> [Work request]: From the first line onward, reproduce the records exactly; the final line to include is the one holding "To definitively confirm".
----------------
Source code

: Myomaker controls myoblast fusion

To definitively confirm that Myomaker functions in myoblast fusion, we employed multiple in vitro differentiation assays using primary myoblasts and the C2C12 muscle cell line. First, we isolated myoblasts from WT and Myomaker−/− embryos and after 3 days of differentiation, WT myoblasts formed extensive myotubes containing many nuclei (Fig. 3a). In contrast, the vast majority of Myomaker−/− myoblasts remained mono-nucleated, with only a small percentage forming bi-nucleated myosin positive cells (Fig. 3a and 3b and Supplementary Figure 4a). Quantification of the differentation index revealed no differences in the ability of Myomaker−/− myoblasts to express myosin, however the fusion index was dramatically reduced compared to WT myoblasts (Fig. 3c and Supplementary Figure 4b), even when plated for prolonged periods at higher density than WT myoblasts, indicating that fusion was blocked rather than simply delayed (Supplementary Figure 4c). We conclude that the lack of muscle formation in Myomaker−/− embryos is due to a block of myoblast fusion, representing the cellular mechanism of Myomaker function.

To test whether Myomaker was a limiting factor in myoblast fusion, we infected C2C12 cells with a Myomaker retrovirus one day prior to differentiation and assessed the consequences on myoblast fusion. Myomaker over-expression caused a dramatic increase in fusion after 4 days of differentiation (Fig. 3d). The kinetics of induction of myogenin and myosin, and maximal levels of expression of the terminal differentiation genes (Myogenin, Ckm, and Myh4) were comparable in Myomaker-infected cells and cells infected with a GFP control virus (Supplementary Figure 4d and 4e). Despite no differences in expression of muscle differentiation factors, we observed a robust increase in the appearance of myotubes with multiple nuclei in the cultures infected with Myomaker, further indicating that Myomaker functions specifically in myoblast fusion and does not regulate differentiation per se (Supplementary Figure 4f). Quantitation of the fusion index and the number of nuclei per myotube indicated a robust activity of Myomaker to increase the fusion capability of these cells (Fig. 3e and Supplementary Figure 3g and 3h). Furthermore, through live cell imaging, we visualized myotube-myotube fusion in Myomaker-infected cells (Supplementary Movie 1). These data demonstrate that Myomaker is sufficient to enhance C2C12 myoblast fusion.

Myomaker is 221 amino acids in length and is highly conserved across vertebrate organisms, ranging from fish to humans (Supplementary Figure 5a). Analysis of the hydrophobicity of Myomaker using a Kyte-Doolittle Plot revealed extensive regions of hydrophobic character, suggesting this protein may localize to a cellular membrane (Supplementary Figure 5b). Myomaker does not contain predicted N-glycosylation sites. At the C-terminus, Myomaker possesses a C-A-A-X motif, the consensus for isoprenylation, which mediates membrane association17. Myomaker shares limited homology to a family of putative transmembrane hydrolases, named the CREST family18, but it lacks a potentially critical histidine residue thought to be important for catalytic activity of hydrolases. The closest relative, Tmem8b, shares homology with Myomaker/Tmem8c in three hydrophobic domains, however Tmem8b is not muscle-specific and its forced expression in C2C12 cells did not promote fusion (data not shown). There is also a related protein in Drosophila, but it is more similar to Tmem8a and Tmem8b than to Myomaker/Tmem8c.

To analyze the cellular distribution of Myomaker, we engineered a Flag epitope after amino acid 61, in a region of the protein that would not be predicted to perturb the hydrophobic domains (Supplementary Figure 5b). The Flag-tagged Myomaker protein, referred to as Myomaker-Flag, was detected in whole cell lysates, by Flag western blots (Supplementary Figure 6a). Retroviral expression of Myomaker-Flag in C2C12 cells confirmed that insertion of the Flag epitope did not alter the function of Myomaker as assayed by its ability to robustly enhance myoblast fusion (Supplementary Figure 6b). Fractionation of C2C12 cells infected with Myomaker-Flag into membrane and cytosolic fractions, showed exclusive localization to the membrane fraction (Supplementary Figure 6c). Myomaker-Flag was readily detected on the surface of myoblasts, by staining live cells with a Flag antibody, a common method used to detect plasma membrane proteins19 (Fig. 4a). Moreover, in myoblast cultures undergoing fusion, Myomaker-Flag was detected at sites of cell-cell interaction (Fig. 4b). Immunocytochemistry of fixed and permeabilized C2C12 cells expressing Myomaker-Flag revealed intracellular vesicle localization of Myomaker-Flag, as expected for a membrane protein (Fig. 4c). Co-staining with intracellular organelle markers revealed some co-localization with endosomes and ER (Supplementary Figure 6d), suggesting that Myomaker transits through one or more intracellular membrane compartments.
----------------
> [Response to this exercise]:
Source code

: Myomaker controls myoblast fusion

To definitively confirm that Myomaker functions in myoblast fusion, we employed multiple in vitro differentiation assays using primary myoblasts and the C2C12 muscle cell line. First, we isolated myoblasts from WT and Myomaker−/− embryos and after 3 days of differentiation, WT myoblasts formed extensive myotubes containing many nuclei (Fig. 3a). In contrast, the vast majority of Myomaker−/− myoblasts remained mono-nucleated, with only a small percentage forming bi-nucleated myosin positive cells (Fig. 3a and 3b and Supplementary Figure 4a). Quantification of the differentation index revealed no differences in the ability of Myomaker−/− myoblasts to express myosin, however the fusion index was dramatically reduced compared to WT myoblasts (Fig. 3c and Supplementary Figure 4b), even when plated for prolonged periods at higher density than WT myoblasts, indicating that fusion was blocked rather than simply delayed (Supplementary Figure 4c). We conclude that the lack of muscle formation in Myomaker−/− embryos is due to a block of myoblast fusion, representing the cellular mechanism of Myomaker function.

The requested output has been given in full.